Lunenburg & the South Shore

Lunenburg is a UNESCO World Heritage Town, population about 2,300, on the South Shore about 90 minutes from Halifax. Its 18th-century waterfront layout is nearly intact. The Bluenose II — a replica of the famous racing schooner that appears on the Canadian dime — is based here. The old town is walkable in an hour, the Fisheries Museum of the Atlantic is worth an afternoon, and the drive further south along Highway 3 (past Mahone Bay, Chester and Hubbards) is one of the prettiest short drives in the province.

The Annapolis Valley & Wolfville

The Annapolis Valley, running from Digby to Windsor, is the most productive agricultural land east of the St. Lawrence — a long, sheltered valley that grows apples, wine grapes, corn and hay. Wolfville is the valley's university town (Acadia University) and the centre of Nova Scotia's wine country. The Tidal Bore at Truro, where the Bay of Fundy's tides race up the Salmon River, is a geological oddity worth seeing once.

Nova Scotia FAQs

What's the best time to visit?

Mid-June through October. July and August are peak; September is probably the sweet spot (warm ocean, fewer bugs, no crowds). October is spectacular on the Cabot Trail. Winter is long and foggy rather than extreme — temperatures rarely drop below -15°C but the damp cold cuts through layers.

Are lobsters as good as people say?

Yes, and they're still relatively affordable here. A lobster dinner at a wharf-side restaurant runs CAD $35-$55 for a one-pound lobster with sides — less than you'd pay for the equivalent in New York or Boston. The lobster season varies by district; the best fresh lobster is generally late April through late June on the South Shore.

How do I get around without a car?

With difficulty. Halifax has a reasonable bus system (and ferries to Dartmouth). Between cities, Maritime Bus runs daily services to Moncton, Charlottetown and on to the rest of the Maritimes. But to see the Cabot Trail, the South Shore, the Valley, or anywhere rural, you need a car.

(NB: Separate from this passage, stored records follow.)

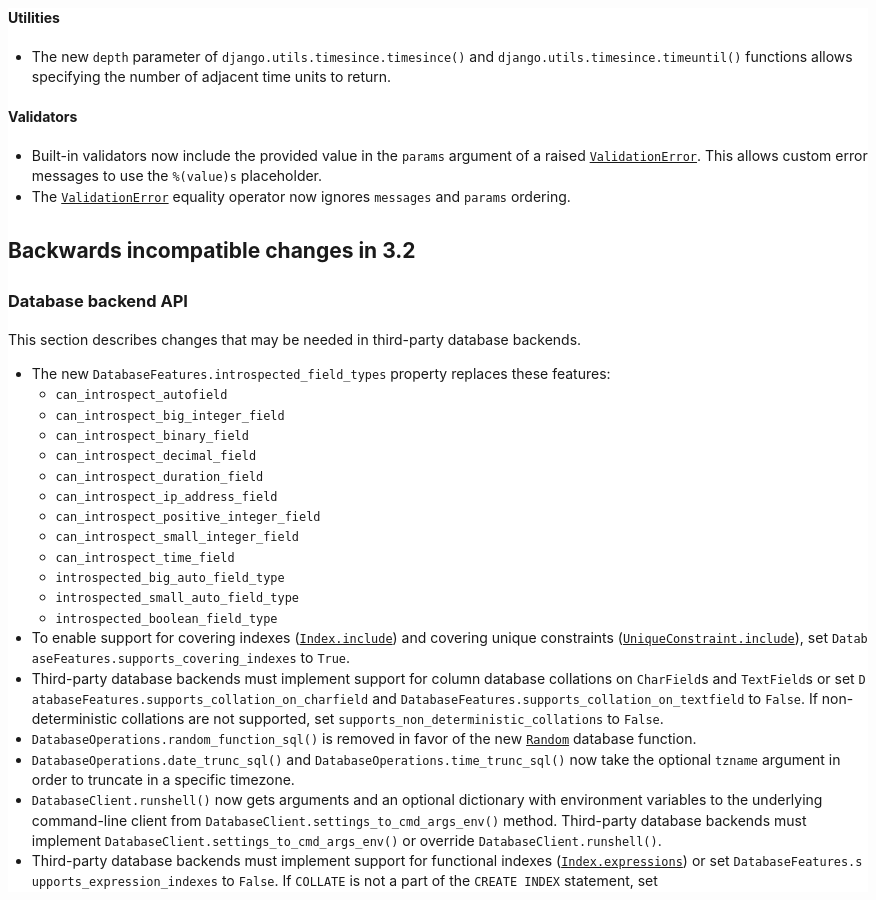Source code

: #### Utilities

* The new `depth` parameter of `django.utils.timesince.timesince()` and
  `django.utils.timesince.timeuntil()` functions allows specifying the number
  of adjacent time units to return.

#### Validators

* Built-in validators now include the provided value in the `params` argument
  of a raised [`ValidationError`](../ref/exceptions.md#django.core.exceptions.ValidationError). This allows
  custom error messages to use the `%(value)s` placeholder.
* The [`ValidationError`](../ref/exceptions.md#django.core.exceptions.ValidationError) equality operator now ignores `messages` and
  `params` ordering.

<a id="backwards-incompatible-3-2"></a>

## Backwards incompatible changes in 3.2

### Database backend API

This section describes changes that may be needed in third-party database
backends.

* The new `DatabaseFeatures.introspected_field_types` property replaces these
  features:
  * `can_introspect_autofield`
  * `can_introspect_big_integer_field`
  * `can_introspect_binary_field`
  * `can_introspect_decimal_field`
  * `can_introspect_duration_field`
  * `can_introspect_ip_address_field`
  * `can_introspect_positive_integer_field`
  * `can_introspect_small_integer_field`
  * `can_introspect_time_field`
  * `introspected_big_auto_field_type`
  * `introspected_small_auto_field_type`
  * `introspected_boolean_field_type`
* To enable support for covering indexes ([`Index.include`](../ref/models/indexes.md#django.db.models.Index.include)) and covering
  unique constraints ([`UniqueConstraint.include`](../ref/models/constraints.md#django.db.models.UniqueConstraint.include)), set
  `DatabaseFeatures.supports_covering_indexes` to `True`.
* Third-party database backends must implement support for column database
  collations on `CharField`s and `TextField`s or set
  `DatabaseFeatures.supports_collation_on_charfield` and
  `DatabaseFeatures.supports_collation_on_textfield` to `False`. If
  non-deterministic collations are not supported, set
  `supports_non_deterministic_collations` to `False`.
* `DatabaseOperations.random_function_sql()` is removed in favor of the new
  [`Random`](../ref/models/database-functions.md#django.db.models.functions.Random) database function.
* `DatabaseOperations.date_trunc_sql()` and
  `DatabaseOperations.time_trunc_sql()` now take the optional `tzname`
  argument in order to truncate in a specific timezone.
* `DatabaseClient.runshell()` now gets arguments and an optional dictionary
  with environment variables to the underlying command-line client from
  `DatabaseClient.settings_to_cmd_args_env()` method. Third-party database
  backends must implement `DatabaseClient.settings_to_cmd_args_env()` or
  override `DatabaseClient.runshell()`.
* Third-party database backends must implement support for functional indexes
  ([`Index.expressions`](../ref/models/indexes.md#django.db.models.Index.expressions)) or set
  `DatabaseFeatures.supports_expression_indexes` to `False`. If `COLLATE`
  is not a part of the `CREATE INDEX` statement, set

How do I get to Cape Breton?

Drive — about 4 hours from Halifax to Sydney across the Canso Causeway. Fly — JA Douglas McCurdy Sydney Airport has a handful of daily flights from Halifax and Toronto. There's no longer passenger train service in Nova Scotia.

Is the ferry to Newfoundland worth it?

Marine Atlantic runs ferries from North Sydney to Port aux Basques (7 hours) and, in summer, to Argentia near St. John's (16 hours). For a road trip that takes in both Cape Breton and Newfoundland, it's essential. Book weeks in advance in summer.